Except: I couldn’t find her once the women's race ended.
I wandered about calling “Miranda!” over and over, even asked several other girls from the Gustavus team where she might be. I either got “I don’t know” or “I don’t think she wants to see you.” Stunned, I kept wandering the greens calling her name.
Finally, a dude wearing sunglasses wearing a black Addias-type coat and blue jeans with his wife in tow stopped and asked me who I was looking for. I told him. He introduced himself with a name and some blah-blah about being the “Probationary officer for western Minnesota” and dropped a verbal depth charge:
“She’s back with the team, she doesn’t want to see you.”
I felt like a bayonet had pierced my chest.
This bastard then had the gall and nerve to demand to know who I was.
After finally stammering out my identity and why I was there, I got no sympathy before I broke and fled.
Later on, I took that Halls cough drops receipt and burned it out of sheer disgust mixed with guilt that was somehow “wrong” to have pursued her ...
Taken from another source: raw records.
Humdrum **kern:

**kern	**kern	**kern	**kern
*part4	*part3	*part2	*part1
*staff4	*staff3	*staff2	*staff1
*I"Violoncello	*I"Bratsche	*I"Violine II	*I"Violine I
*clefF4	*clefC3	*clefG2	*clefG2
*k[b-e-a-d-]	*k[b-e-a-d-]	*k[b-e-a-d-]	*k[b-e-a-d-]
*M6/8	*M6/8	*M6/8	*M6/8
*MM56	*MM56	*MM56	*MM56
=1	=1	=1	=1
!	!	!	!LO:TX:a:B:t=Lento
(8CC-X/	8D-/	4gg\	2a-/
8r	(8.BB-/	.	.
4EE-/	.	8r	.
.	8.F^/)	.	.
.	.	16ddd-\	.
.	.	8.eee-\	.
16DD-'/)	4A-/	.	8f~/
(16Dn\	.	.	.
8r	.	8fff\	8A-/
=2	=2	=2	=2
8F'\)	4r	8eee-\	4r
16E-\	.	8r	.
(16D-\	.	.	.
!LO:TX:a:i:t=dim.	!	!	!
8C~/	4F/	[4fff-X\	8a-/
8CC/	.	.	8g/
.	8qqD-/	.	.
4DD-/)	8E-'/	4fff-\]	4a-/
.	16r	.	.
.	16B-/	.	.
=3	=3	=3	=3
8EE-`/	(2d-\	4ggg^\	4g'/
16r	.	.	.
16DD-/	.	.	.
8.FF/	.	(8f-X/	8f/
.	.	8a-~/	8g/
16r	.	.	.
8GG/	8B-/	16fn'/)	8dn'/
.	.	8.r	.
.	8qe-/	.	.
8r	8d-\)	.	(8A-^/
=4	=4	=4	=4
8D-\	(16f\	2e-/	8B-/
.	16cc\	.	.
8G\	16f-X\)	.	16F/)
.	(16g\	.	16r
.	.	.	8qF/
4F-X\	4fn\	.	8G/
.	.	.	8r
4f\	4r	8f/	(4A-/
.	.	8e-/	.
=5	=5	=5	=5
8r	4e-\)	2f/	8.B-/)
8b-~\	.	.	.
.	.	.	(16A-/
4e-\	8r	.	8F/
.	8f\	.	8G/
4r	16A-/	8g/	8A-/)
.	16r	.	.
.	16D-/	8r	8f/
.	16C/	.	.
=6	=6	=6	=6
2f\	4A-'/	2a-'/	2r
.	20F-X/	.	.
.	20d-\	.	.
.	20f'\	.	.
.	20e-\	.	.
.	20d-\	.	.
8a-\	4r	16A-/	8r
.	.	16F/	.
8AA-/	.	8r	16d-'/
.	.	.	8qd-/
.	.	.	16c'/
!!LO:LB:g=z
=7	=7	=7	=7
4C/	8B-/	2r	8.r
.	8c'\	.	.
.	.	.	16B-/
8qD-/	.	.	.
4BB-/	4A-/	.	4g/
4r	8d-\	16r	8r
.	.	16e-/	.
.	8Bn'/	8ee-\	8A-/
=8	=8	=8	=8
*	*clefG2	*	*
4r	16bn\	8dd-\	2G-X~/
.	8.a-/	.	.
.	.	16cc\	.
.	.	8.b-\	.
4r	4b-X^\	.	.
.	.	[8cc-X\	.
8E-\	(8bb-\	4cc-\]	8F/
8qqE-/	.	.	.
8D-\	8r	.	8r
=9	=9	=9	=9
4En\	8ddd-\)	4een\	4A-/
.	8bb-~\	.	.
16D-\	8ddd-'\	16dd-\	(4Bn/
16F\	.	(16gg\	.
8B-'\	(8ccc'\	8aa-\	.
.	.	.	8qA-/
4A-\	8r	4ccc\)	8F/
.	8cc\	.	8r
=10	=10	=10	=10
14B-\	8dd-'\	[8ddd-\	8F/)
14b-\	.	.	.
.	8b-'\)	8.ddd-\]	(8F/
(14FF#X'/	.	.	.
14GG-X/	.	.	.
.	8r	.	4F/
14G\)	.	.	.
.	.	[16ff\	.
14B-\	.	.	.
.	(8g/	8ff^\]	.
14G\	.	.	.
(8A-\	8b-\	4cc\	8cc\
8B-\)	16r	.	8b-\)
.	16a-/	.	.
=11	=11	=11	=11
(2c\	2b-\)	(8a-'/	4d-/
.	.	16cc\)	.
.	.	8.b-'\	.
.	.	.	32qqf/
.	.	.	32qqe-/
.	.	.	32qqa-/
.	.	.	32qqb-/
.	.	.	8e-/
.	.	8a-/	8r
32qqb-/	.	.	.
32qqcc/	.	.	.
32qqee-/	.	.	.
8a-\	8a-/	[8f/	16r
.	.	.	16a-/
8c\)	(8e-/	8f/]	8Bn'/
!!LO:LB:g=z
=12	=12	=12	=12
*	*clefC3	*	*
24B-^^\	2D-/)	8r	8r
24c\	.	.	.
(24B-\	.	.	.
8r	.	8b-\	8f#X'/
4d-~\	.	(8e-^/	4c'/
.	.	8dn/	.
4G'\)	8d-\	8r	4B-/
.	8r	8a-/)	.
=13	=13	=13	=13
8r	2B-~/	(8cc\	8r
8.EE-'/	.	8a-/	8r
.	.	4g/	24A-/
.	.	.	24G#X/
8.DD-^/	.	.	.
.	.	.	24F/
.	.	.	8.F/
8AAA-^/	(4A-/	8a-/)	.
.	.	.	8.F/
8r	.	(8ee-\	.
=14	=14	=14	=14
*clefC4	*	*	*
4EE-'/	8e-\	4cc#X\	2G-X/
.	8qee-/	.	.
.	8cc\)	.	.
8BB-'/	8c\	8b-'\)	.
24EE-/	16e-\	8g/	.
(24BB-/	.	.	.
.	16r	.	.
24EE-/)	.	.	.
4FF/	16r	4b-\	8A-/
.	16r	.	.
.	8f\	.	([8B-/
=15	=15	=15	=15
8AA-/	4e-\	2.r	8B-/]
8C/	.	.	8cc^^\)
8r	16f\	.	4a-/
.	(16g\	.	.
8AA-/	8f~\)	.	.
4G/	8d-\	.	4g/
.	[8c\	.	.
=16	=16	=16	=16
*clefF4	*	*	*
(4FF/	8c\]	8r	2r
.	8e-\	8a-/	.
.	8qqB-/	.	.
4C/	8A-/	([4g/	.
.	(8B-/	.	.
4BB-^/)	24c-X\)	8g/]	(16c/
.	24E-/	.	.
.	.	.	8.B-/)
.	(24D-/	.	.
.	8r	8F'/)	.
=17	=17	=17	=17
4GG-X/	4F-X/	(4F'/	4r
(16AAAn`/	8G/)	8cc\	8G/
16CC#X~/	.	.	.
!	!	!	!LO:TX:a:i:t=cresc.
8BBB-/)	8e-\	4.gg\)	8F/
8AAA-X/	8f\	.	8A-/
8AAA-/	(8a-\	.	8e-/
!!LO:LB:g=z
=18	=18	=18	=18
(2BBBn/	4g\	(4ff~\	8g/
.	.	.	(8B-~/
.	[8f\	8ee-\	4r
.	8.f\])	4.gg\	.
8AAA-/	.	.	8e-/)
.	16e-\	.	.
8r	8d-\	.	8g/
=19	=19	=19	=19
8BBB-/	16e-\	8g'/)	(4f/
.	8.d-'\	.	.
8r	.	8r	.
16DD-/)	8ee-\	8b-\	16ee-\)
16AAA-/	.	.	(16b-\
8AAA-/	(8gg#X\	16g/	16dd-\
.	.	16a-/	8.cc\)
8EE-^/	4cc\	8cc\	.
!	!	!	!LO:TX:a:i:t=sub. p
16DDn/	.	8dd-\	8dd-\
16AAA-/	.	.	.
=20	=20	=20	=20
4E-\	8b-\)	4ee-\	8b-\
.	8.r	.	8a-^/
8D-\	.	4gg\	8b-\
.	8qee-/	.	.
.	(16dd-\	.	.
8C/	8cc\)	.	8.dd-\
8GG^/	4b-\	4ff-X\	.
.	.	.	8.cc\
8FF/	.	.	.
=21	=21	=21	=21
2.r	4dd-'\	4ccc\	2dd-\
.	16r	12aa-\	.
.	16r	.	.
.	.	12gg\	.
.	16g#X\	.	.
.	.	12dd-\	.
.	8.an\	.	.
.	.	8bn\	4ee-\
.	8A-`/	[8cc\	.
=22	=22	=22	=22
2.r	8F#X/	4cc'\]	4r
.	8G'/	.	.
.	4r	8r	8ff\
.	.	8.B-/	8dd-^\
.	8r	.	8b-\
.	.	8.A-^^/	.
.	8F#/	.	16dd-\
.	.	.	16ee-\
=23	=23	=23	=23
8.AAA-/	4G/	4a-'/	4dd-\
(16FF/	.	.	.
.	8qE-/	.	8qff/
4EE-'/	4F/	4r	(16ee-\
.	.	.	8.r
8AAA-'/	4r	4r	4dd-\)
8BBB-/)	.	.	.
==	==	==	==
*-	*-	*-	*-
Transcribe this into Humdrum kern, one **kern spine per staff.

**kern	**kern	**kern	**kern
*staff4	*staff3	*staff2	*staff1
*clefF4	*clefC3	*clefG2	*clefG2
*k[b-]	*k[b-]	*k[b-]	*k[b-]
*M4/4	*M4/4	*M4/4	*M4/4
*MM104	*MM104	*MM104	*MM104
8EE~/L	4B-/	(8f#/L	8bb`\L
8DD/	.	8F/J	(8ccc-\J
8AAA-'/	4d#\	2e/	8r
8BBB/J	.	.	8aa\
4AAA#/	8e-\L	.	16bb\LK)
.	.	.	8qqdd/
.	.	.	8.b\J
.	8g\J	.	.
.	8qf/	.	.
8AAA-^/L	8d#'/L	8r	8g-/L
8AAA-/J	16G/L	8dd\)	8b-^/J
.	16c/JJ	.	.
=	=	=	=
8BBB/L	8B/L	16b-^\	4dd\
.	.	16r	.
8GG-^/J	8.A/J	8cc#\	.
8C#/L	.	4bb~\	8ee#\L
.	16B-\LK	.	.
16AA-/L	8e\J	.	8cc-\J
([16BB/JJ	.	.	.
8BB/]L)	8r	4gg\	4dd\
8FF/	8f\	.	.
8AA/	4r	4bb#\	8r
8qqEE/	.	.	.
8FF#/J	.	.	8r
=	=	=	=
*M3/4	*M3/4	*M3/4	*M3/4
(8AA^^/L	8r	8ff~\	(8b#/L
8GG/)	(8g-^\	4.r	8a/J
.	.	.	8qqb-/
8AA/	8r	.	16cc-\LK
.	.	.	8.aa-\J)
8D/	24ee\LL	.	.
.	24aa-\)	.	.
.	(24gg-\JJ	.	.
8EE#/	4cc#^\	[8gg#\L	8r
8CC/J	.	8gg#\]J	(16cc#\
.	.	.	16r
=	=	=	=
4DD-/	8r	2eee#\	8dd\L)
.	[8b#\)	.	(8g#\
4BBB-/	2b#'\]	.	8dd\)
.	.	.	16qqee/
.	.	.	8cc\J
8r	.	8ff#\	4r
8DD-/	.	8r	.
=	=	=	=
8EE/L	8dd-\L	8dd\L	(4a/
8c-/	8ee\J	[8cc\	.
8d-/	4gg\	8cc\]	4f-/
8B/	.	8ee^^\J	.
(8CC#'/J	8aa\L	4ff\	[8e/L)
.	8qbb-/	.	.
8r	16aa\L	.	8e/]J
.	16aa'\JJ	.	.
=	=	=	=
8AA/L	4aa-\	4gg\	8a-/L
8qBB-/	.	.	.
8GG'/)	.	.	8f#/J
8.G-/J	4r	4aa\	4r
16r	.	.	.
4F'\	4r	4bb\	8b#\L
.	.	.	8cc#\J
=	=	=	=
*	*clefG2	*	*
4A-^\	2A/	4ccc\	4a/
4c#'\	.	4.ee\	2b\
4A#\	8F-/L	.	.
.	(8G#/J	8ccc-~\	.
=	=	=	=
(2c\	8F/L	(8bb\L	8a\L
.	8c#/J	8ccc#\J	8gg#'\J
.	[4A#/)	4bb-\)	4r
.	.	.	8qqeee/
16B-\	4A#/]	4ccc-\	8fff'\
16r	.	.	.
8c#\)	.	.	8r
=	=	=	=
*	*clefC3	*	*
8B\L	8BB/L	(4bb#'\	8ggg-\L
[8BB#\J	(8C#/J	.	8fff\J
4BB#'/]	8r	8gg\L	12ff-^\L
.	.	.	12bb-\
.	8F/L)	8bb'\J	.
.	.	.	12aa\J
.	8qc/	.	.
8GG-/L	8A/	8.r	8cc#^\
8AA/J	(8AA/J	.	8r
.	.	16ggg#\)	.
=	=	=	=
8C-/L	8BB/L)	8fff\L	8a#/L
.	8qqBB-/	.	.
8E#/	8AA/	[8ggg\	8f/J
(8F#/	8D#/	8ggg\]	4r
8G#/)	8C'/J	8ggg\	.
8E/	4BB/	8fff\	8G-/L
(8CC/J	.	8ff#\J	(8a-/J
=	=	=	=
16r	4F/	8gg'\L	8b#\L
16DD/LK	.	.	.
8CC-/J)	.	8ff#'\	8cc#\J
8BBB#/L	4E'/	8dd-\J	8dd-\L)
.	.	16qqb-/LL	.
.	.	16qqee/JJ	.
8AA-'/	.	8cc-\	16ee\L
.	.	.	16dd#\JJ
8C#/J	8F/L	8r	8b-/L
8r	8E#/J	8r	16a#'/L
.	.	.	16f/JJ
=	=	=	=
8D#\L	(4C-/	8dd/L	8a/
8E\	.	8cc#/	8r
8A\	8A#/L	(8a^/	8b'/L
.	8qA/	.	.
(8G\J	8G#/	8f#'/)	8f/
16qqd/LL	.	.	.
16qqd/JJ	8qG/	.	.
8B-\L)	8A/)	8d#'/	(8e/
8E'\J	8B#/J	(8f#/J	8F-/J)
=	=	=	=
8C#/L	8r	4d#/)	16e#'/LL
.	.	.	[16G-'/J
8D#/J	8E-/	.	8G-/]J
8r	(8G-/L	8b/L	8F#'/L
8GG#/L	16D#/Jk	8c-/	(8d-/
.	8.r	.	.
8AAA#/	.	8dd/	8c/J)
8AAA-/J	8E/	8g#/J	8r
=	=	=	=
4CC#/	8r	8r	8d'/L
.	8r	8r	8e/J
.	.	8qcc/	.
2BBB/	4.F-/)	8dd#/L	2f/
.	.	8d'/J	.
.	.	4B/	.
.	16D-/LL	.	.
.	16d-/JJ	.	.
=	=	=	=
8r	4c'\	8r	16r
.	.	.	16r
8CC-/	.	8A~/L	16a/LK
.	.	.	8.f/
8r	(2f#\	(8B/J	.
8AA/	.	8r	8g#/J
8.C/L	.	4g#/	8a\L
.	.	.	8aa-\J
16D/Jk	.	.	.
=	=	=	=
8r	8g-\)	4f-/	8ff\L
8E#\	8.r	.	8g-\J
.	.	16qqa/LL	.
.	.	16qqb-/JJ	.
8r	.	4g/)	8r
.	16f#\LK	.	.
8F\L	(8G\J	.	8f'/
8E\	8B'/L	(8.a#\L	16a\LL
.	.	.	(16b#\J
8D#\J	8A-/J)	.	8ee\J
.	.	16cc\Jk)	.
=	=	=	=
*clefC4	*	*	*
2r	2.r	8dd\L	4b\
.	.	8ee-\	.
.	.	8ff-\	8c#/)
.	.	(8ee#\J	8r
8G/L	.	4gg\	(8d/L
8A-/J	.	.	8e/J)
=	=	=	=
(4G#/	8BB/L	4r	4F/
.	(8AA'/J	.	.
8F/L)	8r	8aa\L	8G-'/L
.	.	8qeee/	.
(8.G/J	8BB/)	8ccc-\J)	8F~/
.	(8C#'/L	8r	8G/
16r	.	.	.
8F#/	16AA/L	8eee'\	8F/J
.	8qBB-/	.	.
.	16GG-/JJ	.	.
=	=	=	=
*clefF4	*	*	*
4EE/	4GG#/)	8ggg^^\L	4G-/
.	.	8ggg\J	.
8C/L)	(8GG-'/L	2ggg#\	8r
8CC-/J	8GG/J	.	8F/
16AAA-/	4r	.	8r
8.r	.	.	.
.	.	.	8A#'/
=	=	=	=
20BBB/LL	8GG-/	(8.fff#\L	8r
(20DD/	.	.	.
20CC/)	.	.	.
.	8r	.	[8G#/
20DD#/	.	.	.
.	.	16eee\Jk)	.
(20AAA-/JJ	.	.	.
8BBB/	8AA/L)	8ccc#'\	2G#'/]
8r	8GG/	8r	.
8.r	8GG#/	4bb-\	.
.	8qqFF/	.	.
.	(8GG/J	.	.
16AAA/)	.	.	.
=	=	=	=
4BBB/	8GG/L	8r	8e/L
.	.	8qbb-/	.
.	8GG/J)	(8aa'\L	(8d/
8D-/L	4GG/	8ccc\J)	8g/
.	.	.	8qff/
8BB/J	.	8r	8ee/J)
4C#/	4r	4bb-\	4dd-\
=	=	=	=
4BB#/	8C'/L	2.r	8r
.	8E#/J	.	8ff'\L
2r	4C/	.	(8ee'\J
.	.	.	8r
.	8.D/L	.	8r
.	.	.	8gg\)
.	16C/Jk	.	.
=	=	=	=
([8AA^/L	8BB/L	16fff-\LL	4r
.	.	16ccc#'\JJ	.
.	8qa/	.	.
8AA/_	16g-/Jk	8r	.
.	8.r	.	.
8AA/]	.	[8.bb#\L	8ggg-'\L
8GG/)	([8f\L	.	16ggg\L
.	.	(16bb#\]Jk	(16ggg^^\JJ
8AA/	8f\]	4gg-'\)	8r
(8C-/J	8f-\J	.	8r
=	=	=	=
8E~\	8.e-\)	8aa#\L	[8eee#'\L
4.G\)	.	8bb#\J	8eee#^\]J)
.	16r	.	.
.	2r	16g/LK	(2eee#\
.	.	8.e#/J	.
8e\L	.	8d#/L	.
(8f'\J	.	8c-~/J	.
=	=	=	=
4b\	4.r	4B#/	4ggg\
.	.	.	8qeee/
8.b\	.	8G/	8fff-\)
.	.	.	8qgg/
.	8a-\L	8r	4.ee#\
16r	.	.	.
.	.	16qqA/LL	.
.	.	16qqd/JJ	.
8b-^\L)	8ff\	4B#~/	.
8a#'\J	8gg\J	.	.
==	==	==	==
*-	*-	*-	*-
Lest “bottom feeders” reading this try to pounce on me wailing that I was behaving “creepy” towards her, the fact is Miranda was not the only girl who shone like a star to me in the time span from the summer of ’03 to the fall of ’05. Nevertheless, she still shone bright in that constellation for the longest time in my heart, around which I built dreams destined to be unfulfilled.
The only reason I can think of for the actions of her and her teammates was because the latest guy who had dibs on Miranda at the time must have been present. (This also explains why Miranda never answered my calls before the race.) Nevertheless, their actions were uncalled for, as well as those of that do-gooder grown-up (who can burn in hell so far as I am concerned); as her e-mails to me show, Miranda twice stated I was a nice guy, so she knew I was no threat to her, which means the blame is squarely on her shoulders and those of the Gustavus women’s cross-country team that supported her. All she needed to have done instead was have an honest chat with me that day, damn it.
Moral: don’t ever drag your feet with a girl you like. You will fritter away your chances, man. By all means if you get a vibe going with her cultivate and nurture it until it blossoms into whatever it is meant to be. And the same logic applies in reverse if you are a girl who has a vibe developing with a cute guy you like.
Even more important, if something goes sour between you and a man or woman you dig, look back at events with a clear eye, refresh your memory with e-mails and texts if you still have them to see who said what when, and don’t ever, ever take too much responsibility onto your shoulders if you are the innocent party; your self-esteem will only suffer if you do.
However, there is a silver lining to this sad story of mine: the current coach of the Gustavus Women’s Cross-Country team (who in another position was present at the 2005 incident) apologized to me personally on Saturday, October 29th, 2011, when I was at MIAC’s 2011 races getting a picture for this article. An apology I accepted with grace, and then wished him and his team all the best at the race.
I left the golf course with head held high this time walking to where I’d parked my car down by the Como Park conservatory, feeling like a million bucks now that I had gotten justice for that poor, clueless, love-sick young man driven away on this very date at this same place by some woman ultimately not worth pursuing because of an inner ugliness she did not show until then.